DATASET EXTRACT:

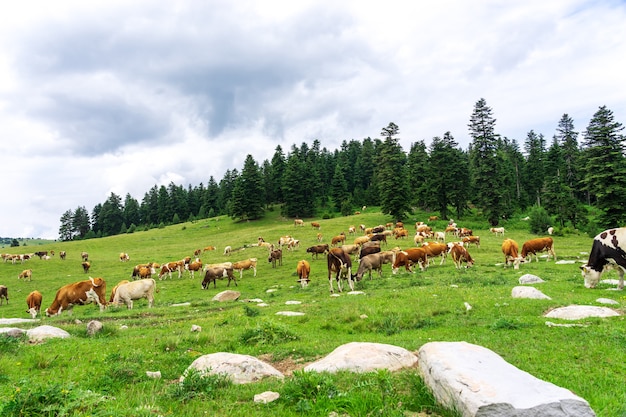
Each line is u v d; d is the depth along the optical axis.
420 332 11.55
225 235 76.12
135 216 148.38
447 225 63.97
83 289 22.12
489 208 66.50
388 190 69.38
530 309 12.95
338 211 103.69
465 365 5.56
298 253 47.50
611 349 8.03
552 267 26.59
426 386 6.09
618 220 46.19
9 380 7.40
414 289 17.98
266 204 110.38
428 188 76.12
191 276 40.75
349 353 7.79
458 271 26.66
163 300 27.88
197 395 6.48
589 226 53.62
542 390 4.92
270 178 110.81
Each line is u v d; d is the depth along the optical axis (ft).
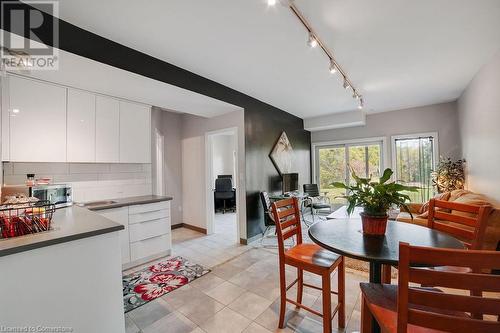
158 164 14.23
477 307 2.54
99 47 6.70
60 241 3.90
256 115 13.25
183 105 11.39
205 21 6.24
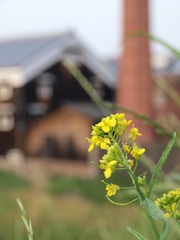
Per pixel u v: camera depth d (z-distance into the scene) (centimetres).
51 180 2475
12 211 1070
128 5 2209
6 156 3106
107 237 194
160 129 146
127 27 2230
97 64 3169
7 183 2275
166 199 83
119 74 2353
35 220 867
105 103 153
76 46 3141
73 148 2833
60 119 2911
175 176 129
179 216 82
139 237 78
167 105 3019
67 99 3189
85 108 2917
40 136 3000
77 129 2844
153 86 2325
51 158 2925
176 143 142
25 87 3055
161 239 59
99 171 2589
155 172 79
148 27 2219
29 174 2752
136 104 2302
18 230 211
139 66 2283
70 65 197
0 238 782
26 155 3039
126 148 79
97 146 78
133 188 78
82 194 1897
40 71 3070
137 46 2273
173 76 3048
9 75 3000
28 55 3034
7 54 3155
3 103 3080
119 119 79
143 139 2141
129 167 78
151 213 63
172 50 154
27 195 1580
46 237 210
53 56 3097
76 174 2725
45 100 3131
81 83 186
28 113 3091
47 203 214
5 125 3097
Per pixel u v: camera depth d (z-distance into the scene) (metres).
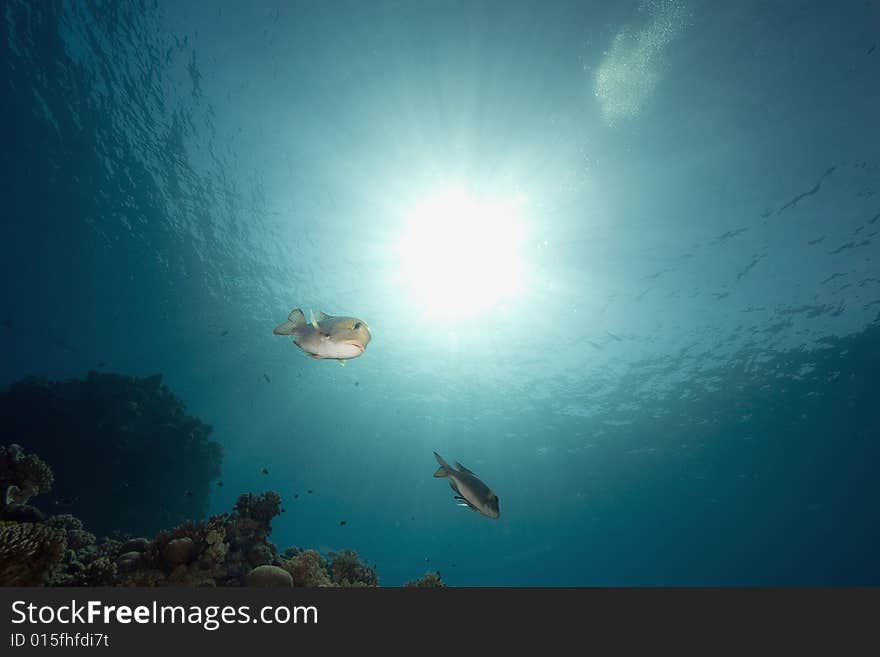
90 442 17.23
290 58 17.56
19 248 26.09
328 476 49.84
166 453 19.19
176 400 21.36
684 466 40.81
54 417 17.03
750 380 29.45
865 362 26.03
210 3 16.25
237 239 26.16
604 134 18.72
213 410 37.09
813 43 15.03
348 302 29.16
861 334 24.69
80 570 5.88
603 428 38.06
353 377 35.75
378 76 17.84
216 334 31.58
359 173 21.56
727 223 21.02
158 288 28.81
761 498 45.12
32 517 7.27
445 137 19.75
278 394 37.34
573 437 40.06
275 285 28.89
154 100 19.84
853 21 14.38
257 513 8.48
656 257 23.34
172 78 18.84
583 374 32.41
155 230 26.28
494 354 31.98
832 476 39.12
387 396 38.06
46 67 19.27
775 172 18.67
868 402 29.08
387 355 33.16
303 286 28.58
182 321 30.58
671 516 51.56
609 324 27.86
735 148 18.17
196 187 23.56
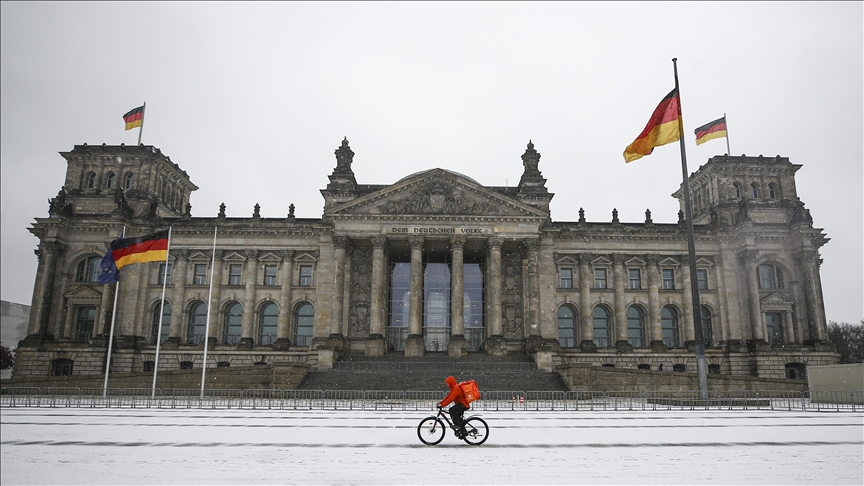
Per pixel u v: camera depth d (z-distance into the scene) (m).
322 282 102.19
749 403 57.28
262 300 106.31
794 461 25.12
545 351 85.25
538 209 97.50
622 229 108.06
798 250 103.94
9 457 25.69
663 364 102.75
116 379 77.06
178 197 125.44
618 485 20.56
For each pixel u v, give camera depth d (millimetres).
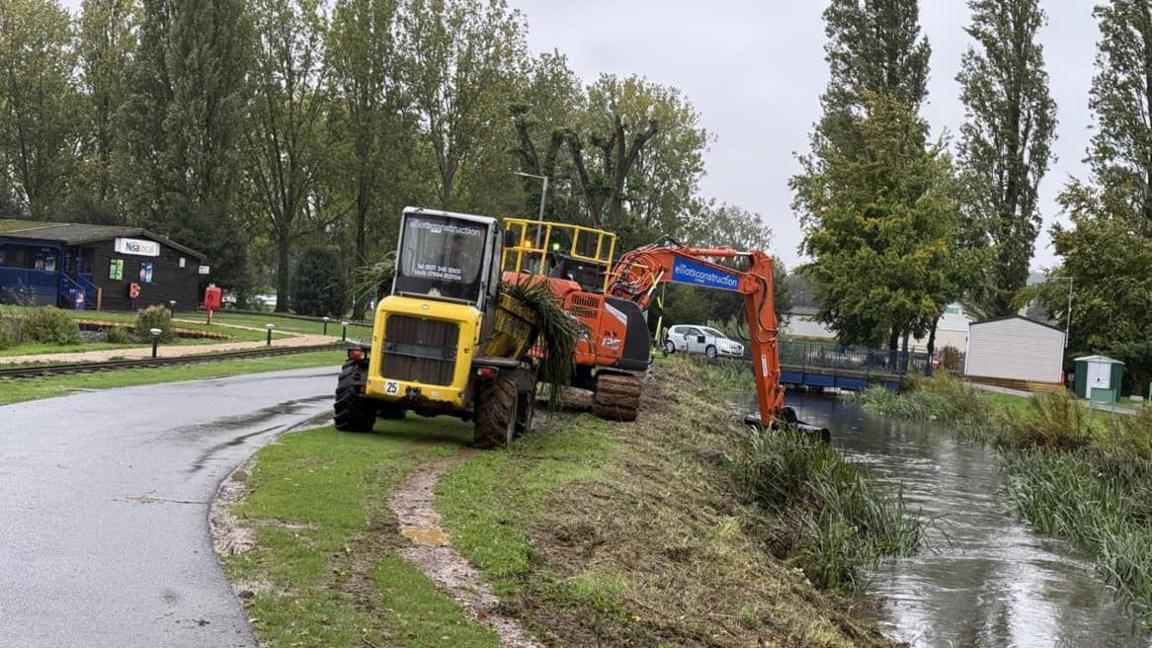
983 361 55312
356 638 6582
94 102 72438
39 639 6156
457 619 7152
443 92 64688
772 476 17047
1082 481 19297
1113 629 11992
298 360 30500
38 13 70750
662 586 9344
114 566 7637
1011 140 60031
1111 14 53594
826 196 54500
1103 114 53938
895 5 59281
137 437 13484
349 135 66875
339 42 64438
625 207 70750
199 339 36375
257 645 6320
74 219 62094
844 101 59531
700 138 77312
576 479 12797
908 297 49906
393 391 14242
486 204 65000
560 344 17672
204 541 8453
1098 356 45125
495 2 64500
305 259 64438
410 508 10133
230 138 59781
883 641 10859
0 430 13352
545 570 8727
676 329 57938
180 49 58094
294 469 11500
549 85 76438
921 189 51781
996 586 13727
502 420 14508
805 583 12469
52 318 29656
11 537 8188
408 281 14836
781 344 50469
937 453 27516
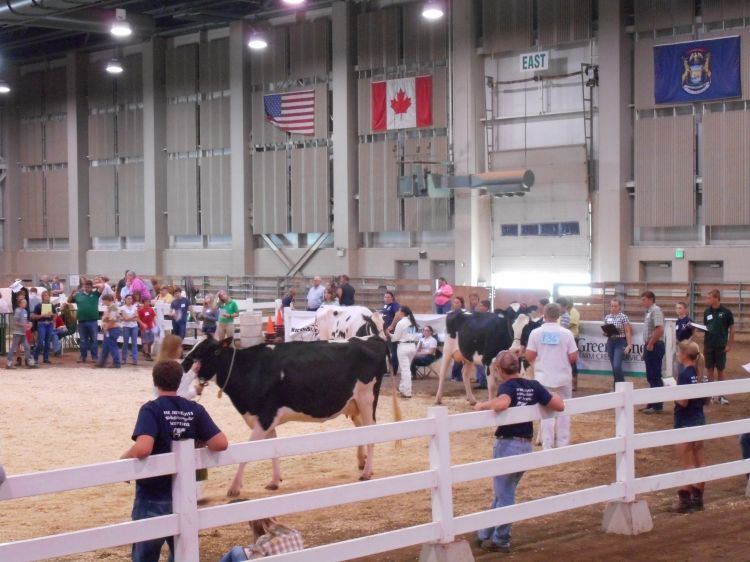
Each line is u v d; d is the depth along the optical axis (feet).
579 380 66.54
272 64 128.98
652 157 100.42
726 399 56.18
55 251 157.58
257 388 33.81
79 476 18.69
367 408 36.42
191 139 138.21
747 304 94.48
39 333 77.10
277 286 127.13
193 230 138.92
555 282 106.93
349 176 121.49
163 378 20.99
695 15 97.76
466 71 111.04
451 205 114.93
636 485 29.76
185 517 20.07
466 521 25.38
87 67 152.05
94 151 151.23
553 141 106.93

WHAT THIS TASK INVOLVES: Drop the pictures; return the lines above from the line containing "46 67 19.27" to the line containing "262 300 106.31", both included, exactly.

ANSWER TO THE PROBLEM:
46 67 19.27
775 172 18.67
868 402 29.08
387 355 33.16
303 286 28.58
182 321 30.58
671 516 51.56
609 324 27.86
735 148 18.17
196 187 23.56
Per pixel u v: camera depth d (z-distance into the scene) (m).
322 282 102.19
749 403 57.28
262 300 106.31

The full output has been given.